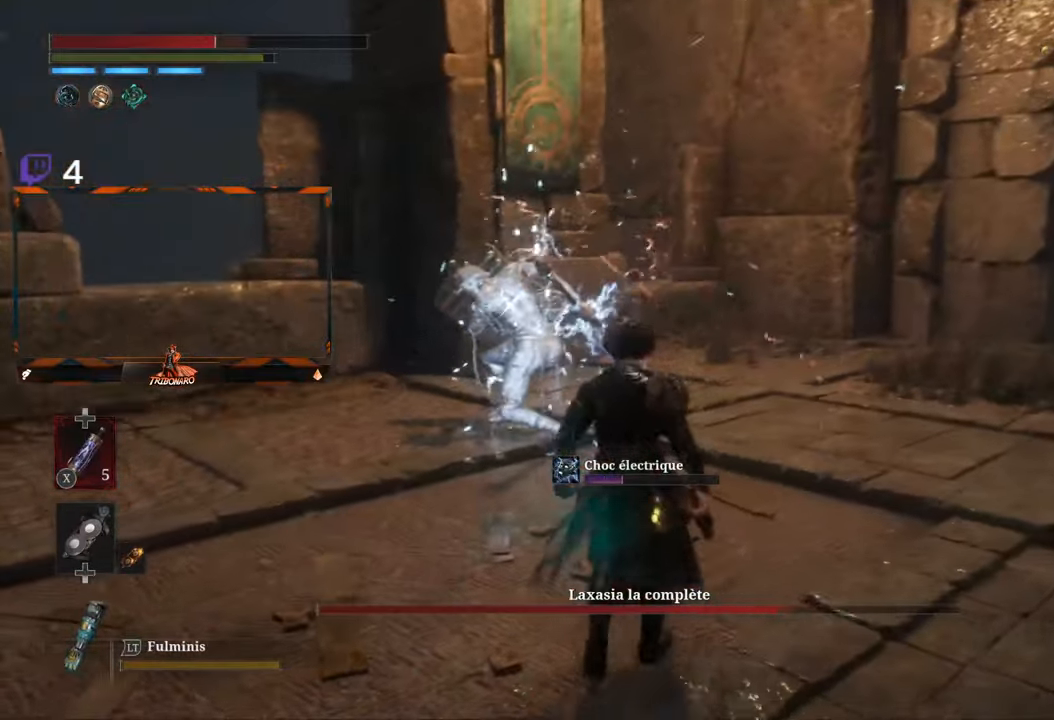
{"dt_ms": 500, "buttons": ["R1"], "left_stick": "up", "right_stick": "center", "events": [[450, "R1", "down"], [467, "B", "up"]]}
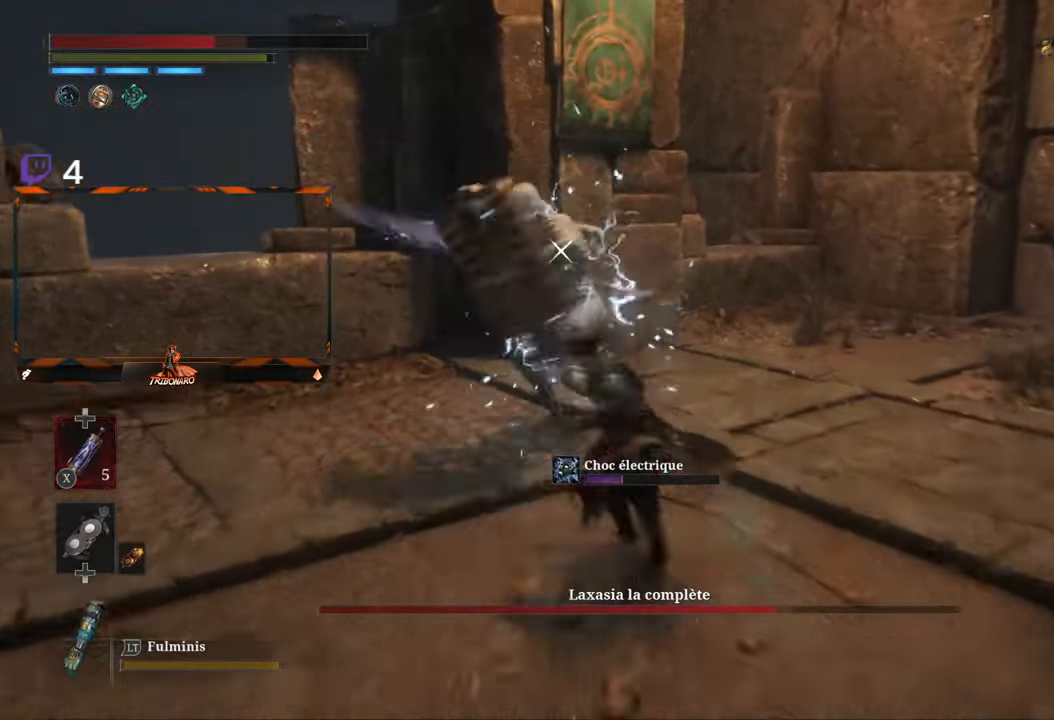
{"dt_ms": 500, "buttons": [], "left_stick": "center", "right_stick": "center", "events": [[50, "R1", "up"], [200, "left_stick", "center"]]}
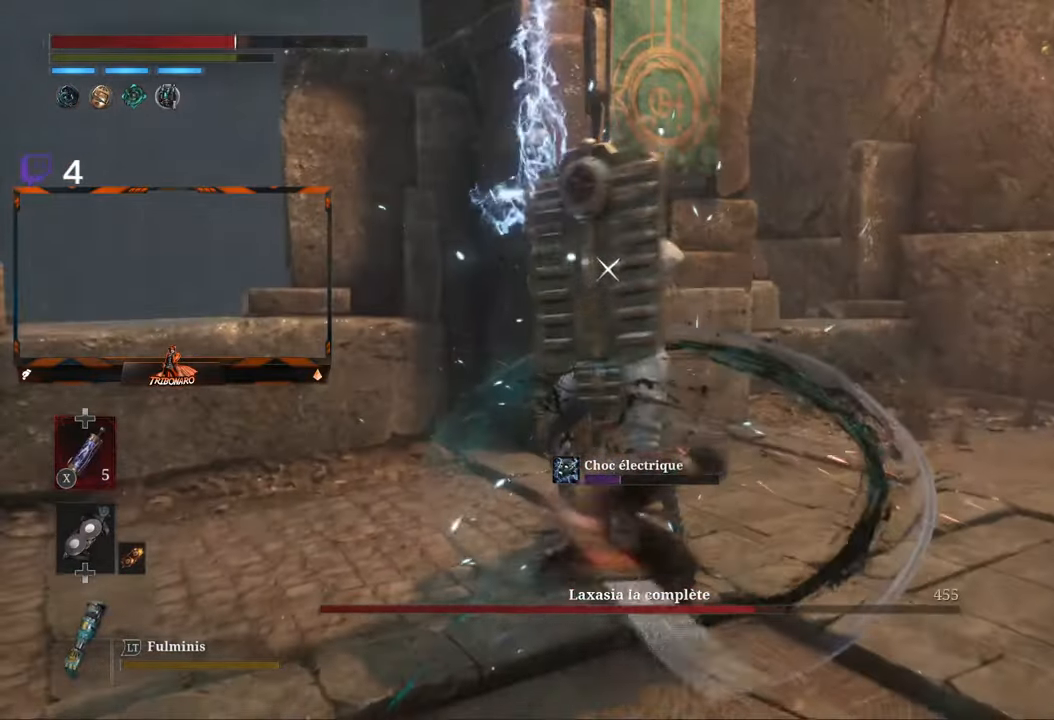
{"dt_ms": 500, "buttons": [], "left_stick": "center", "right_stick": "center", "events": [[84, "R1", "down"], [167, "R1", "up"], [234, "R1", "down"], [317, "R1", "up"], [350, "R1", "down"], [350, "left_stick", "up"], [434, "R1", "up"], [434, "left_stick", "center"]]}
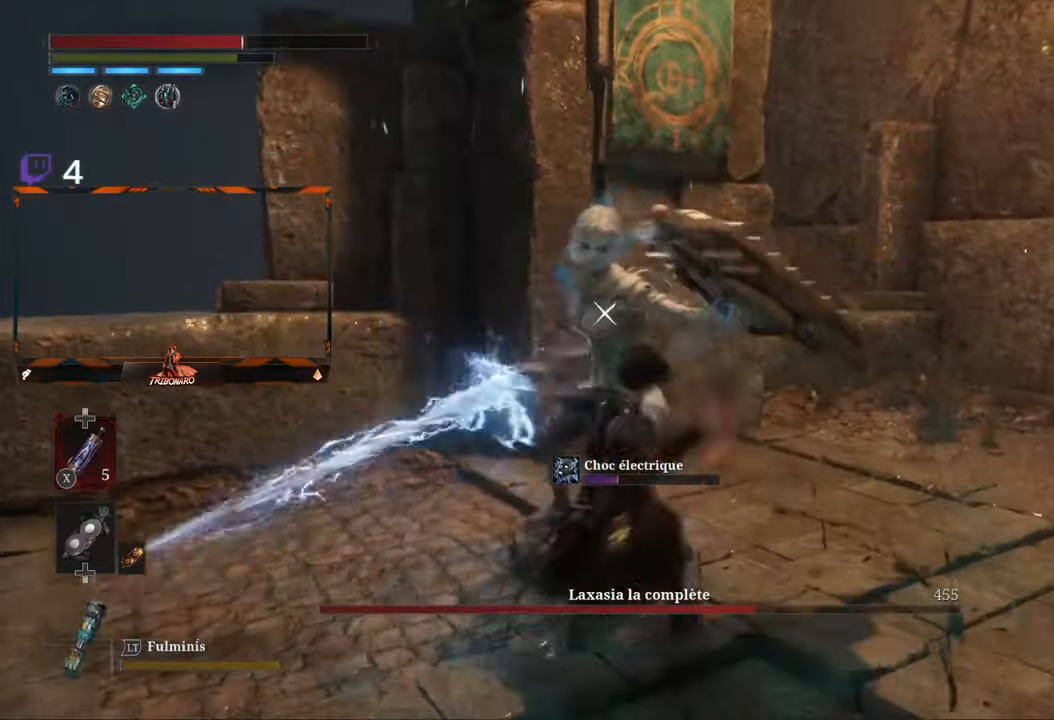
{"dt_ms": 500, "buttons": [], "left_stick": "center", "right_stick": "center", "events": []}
...
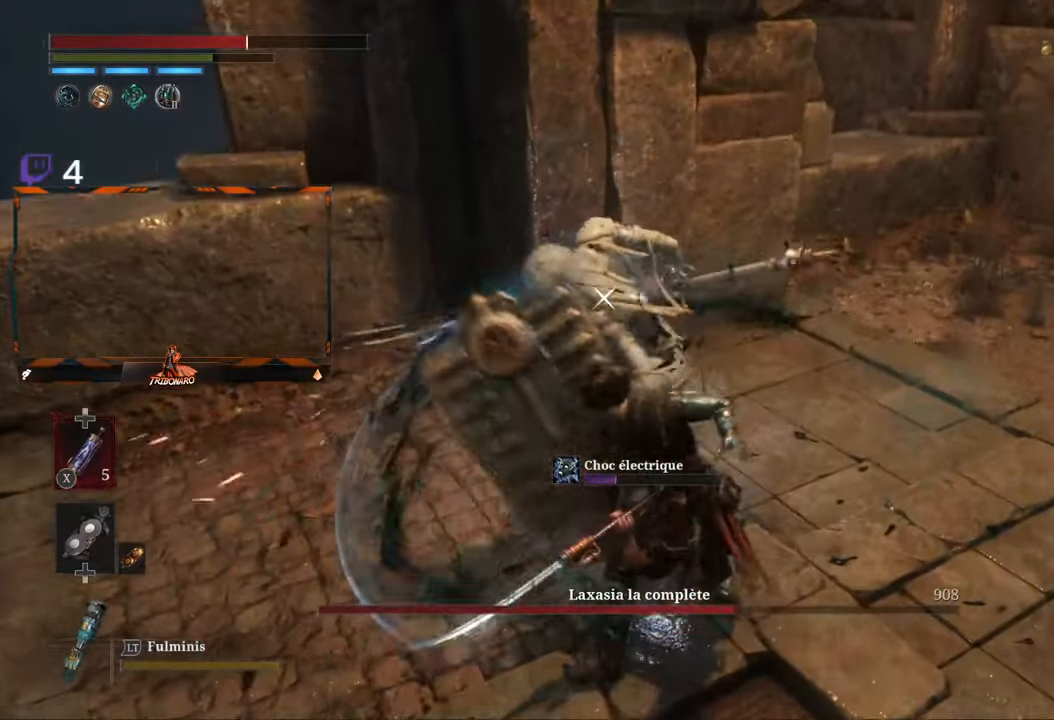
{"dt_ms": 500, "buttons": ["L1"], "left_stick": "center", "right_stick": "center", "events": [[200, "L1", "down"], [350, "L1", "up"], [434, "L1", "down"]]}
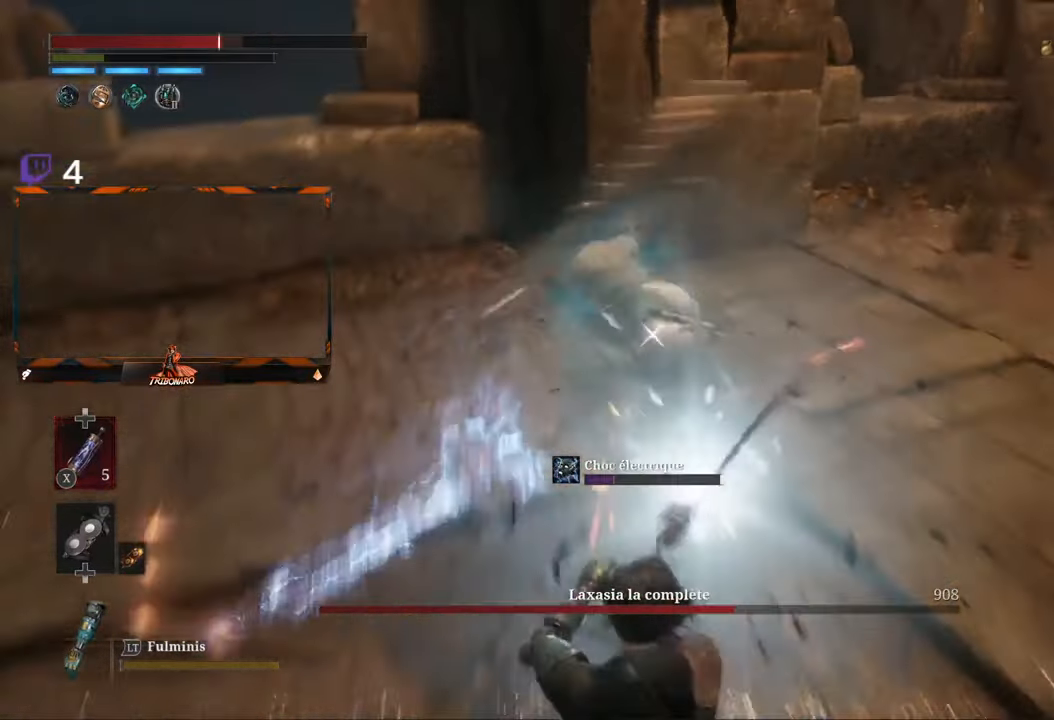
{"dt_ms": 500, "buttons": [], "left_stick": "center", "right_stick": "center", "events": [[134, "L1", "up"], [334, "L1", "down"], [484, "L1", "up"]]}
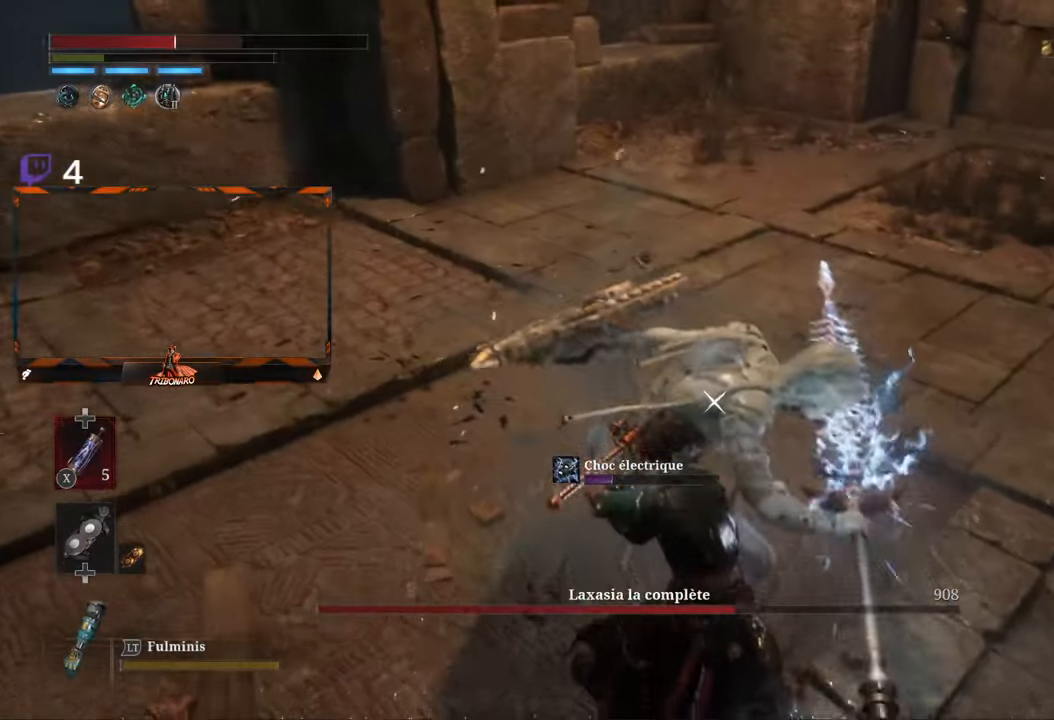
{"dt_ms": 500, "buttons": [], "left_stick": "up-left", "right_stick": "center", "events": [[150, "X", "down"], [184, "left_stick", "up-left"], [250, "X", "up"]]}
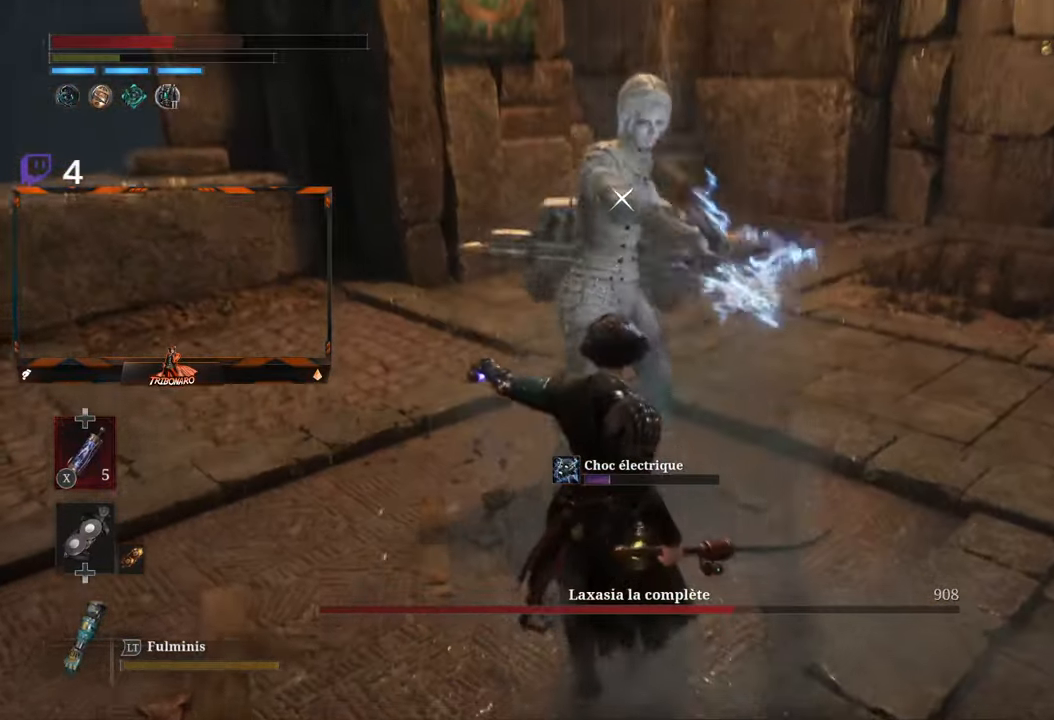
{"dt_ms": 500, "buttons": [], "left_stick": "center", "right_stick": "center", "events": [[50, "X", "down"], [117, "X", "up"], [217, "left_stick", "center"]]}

**WHAT TO DO**
Work through the data line by line and state how many lines have the string "down"; add nothing else.

**RESPONSE TO THIS TASK**
6